Dataset excerpts

Segment Open

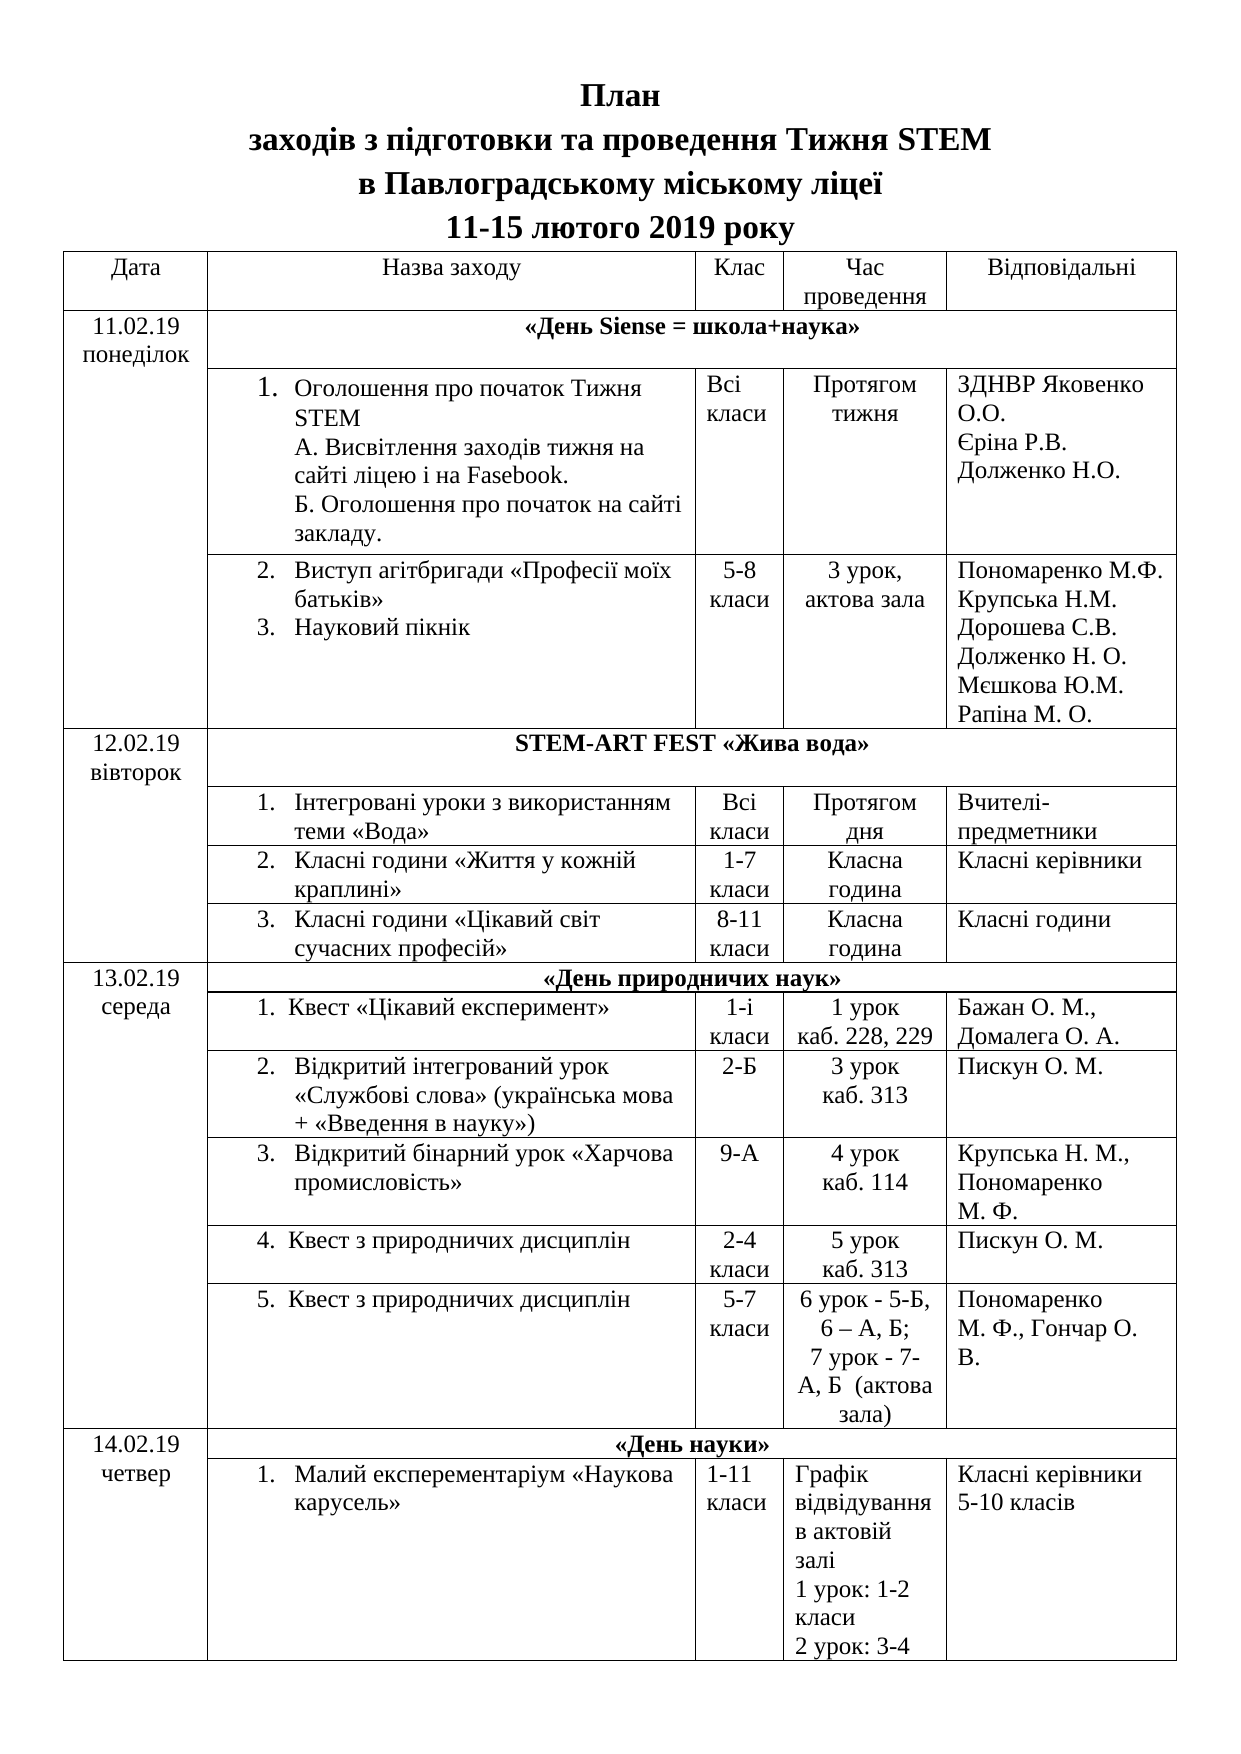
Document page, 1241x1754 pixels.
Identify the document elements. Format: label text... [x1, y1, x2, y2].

table_cell «День Siense = школа+наука» [208, 311, 1176, 368]
table_cell Протягом тижня [784, 369, 946, 554]
text в Павлоградському міському ліцеї [75, 163, 1165, 201]
table_cell Пискун О. М. [947, 1051, 1176, 1137]
table_cell Класні години [947, 904, 1176, 962]
table_cell Вчителі-предметники [947, 787, 1176, 844]
table_cell 1-11 класи [696, 1459, 783, 1660]
table_cell 11.02.19 понеділок [64, 311, 207, 727]
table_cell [208, 1459, 695, 1660]
table_cell 5. Квест з природничих дисциплін [208, 1284, 695, 1428]
text 11-15 лютого 2019 року [75, 207, 1165, 246]
table_cell 12.02.19 вівторок [64, 729, 207, 962]
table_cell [784, 1459, 946, 1660]
table_cell Бажан О. М., Домалега О. А. [947, 993, 1176, 1050]
table_cell 1. Квест «Цікавий експеримент» [208, 993, 695, 1050]
table_cell Пискун О. М. [947, 1226, 1176, 1283]
table_cell 14.02.19 четвер [64, 1429, 207, 1660]
table_cell 13.02.19 середа [64, 963, 207, 1428]
table_cell 1-і класи [696, 993, 783, 1050]
table_cell 2-4 класи [696, 1226, 783, 1283]
table_cell 5 урок каб. 313 [784, 1226, 946, 1283]
table_cell Класна година [784, 846, 946, 903]
table_cell 3 урок каб. 313 [784, 1051, 946, 1137]
table_cell Класні години «Цікавий світ сучасних професій» [208, 904, 695, 962]
table_cell 9-А [696, 1138, 783, 1224]
table_header Назва заходу [208, 252, 695, 310]
table_cell Відкритий інтегрований урок «Службові слова» (українська мова + «Введення в науку») [208, 1051, 695, 1137]
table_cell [947, 1459, 1176, 1660]
table_cell 1 урок каб. 228, 229 [784, 993, 946, 1050]
table_cell Оголошення про початок Тижня STEM А. Висвітлення заходів тижня на сайті ліцею і на Fasebook. Б. Оголошення про початок на сайті закладу. [208, 369, 695, 554]
table_cell 3 урок, актова зала [784, 555, 946, 727]
table_cell Відкритий бінарний урок «Харчова промисловість» [208, 1138, 695, 1224]
table_header Відповідальні [947, 252, 1176, 310]
table_cell Всі класи [696, 369, 783, 554]
table_cell Всі класи [696, 787, 783, 844]
table_cell Класні керівники [947, 846, 1176, 903]
table_cell Протягом дня [784, 787, 946, 844]
table_cell STEM-АRT FEST «Жива вода» [208, 729, 1176, 786]
table_cell Класна година [784, 904, 946, 962]
table_cell «День науки» [208, 1429, 1176, 1458]
table_cell 6 урок - 5-Б, 6 – А, Б; 7 урок - 7- А, Б (актова зала) [784, 1284, 946, 1428]
table_cell Пономаренко М. Ф., Гончар О. В. [947, 1284, 1176, 1428]
table_cell 1-7 класи [696, 846, 783, 903]
table_cell Виступ агітбригади «Професії моїх батьків» Науковий пікнік [208, 555, 695, 727]
table_cell 4 урок каб. 114 [784, 1138, 946, 1224]
table_cell «День природничих наук» [208, 963, 1176, 991]
table_cell Інтегровані уроки з використанням теми «Вода» [208, 787, 695, 844]
table_cell 2-Б [696, 1051, 783, 1137]
table_header Дата [64, 252, 207, 310]
table_header Час проведення [784, 252, 946, 310]
table_header Клас [696, 252, 783, 310]
table_cell Крупська Н. М., Пономаренко М. Ф. [947, 1138, 1176, 1224]
table_cell 8-11 класи [696, 904, 783, 962]
table_cell 5-8 класи [696, 555, 783, 727]
table_cell Класні години «Життя у кожній краплині» [208, 846, 695, 903]
table_cell ЗДНВР Яковенко О.О. Єріна Р.В. Долженко Н.О. [947, 369, 1176, 554]
table_cell Пономаренко М.Ф. Крупська Н.М. Дорошева С.В. Долженко Н. О. Мєшкова Ю.М. Рапіна М. О. [947, 555, 1176, 727]
text План [75, 75, 1165, 113]
text заходів з підготовки та проведення Тижня STEM [75, 119, 1165, 157]
table_cell 4. Квест з природничих дисциплін [208, 1226, 695, 1283]
table_cell 5-7 класи [696, 1284, 783, 1428]
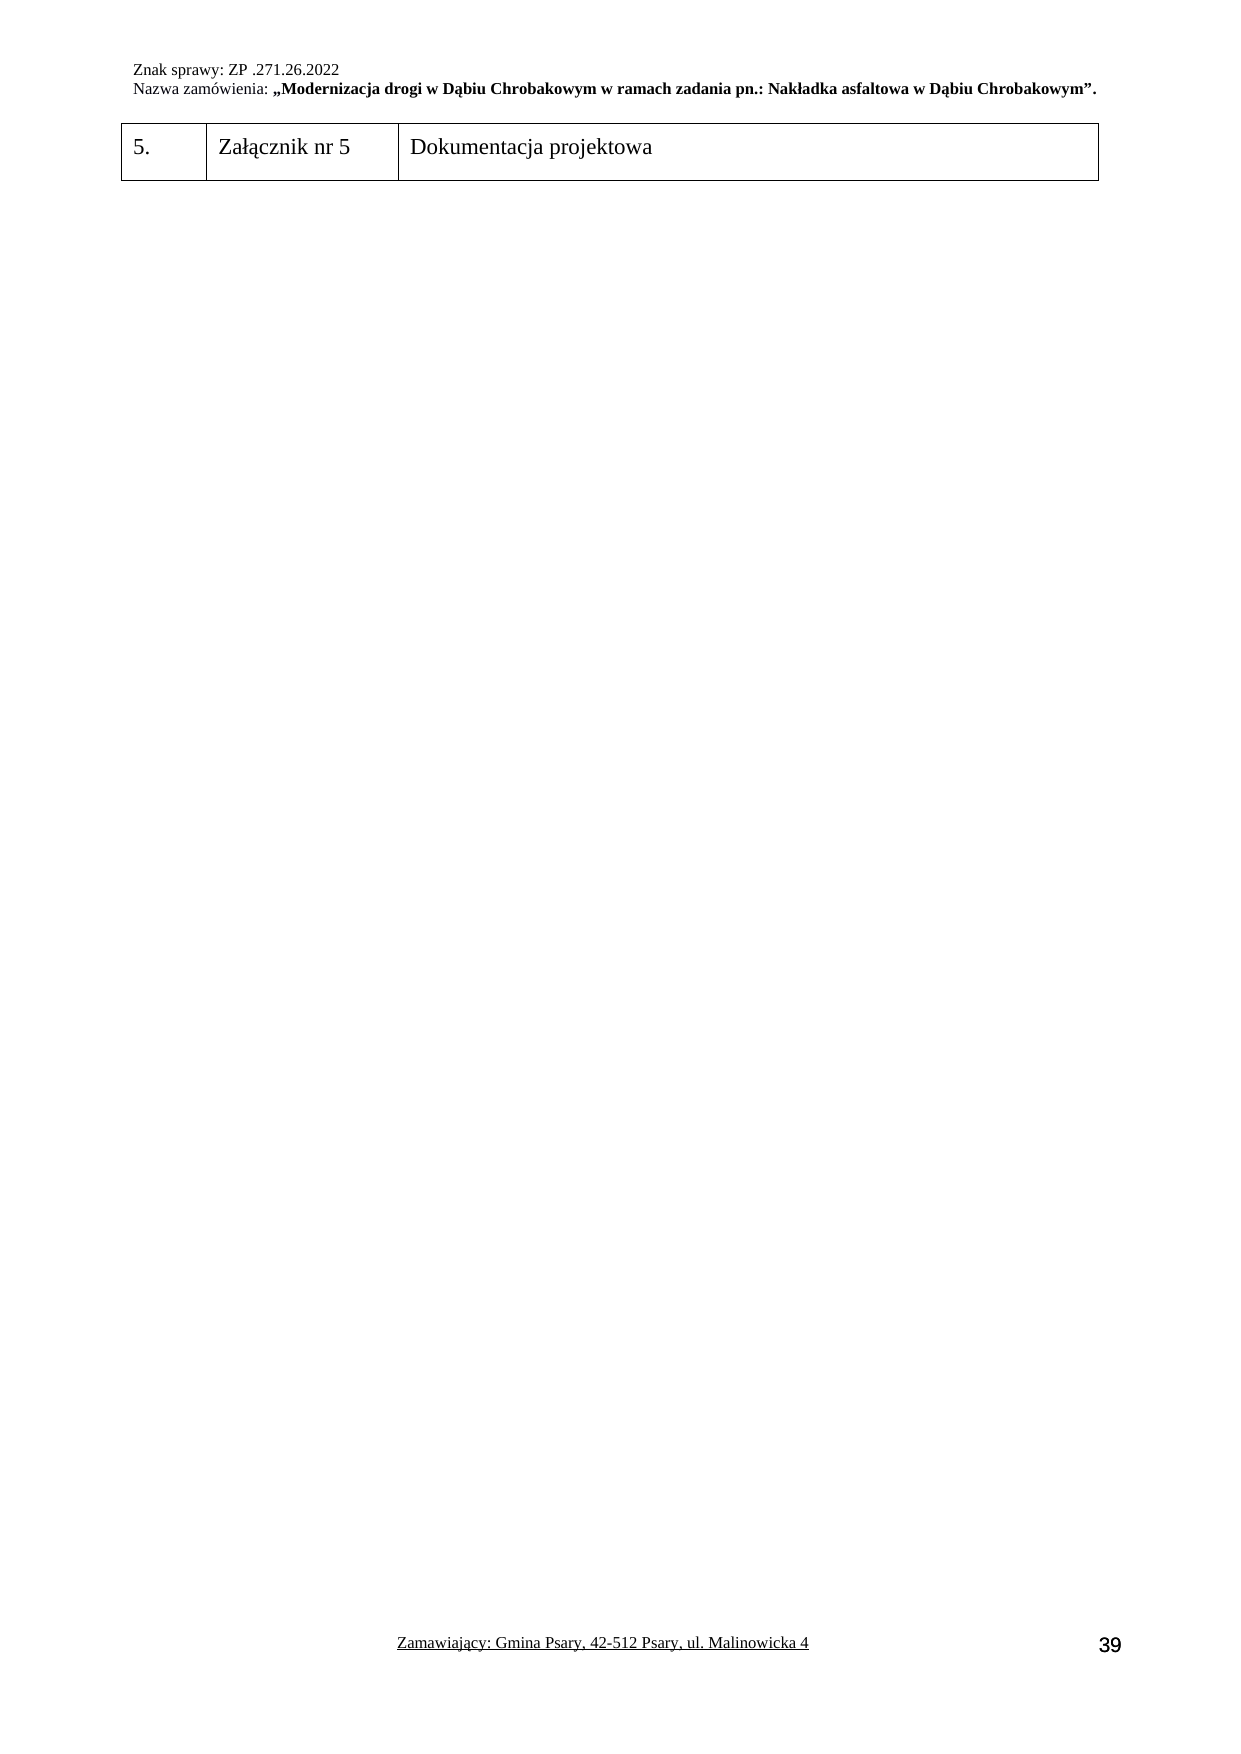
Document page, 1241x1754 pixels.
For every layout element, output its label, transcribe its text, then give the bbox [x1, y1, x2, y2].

table_cell Załącznik nr 5 [207, 124, 398, 180]
table_cell 5. [122, 124, 206, 180]
table_cell Dokumentacja projektowa [399, 124, 1098, 180]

Segment Closed

Problem statement: Report only how many lines in the entries contain "заходів".

Exercise answer: 2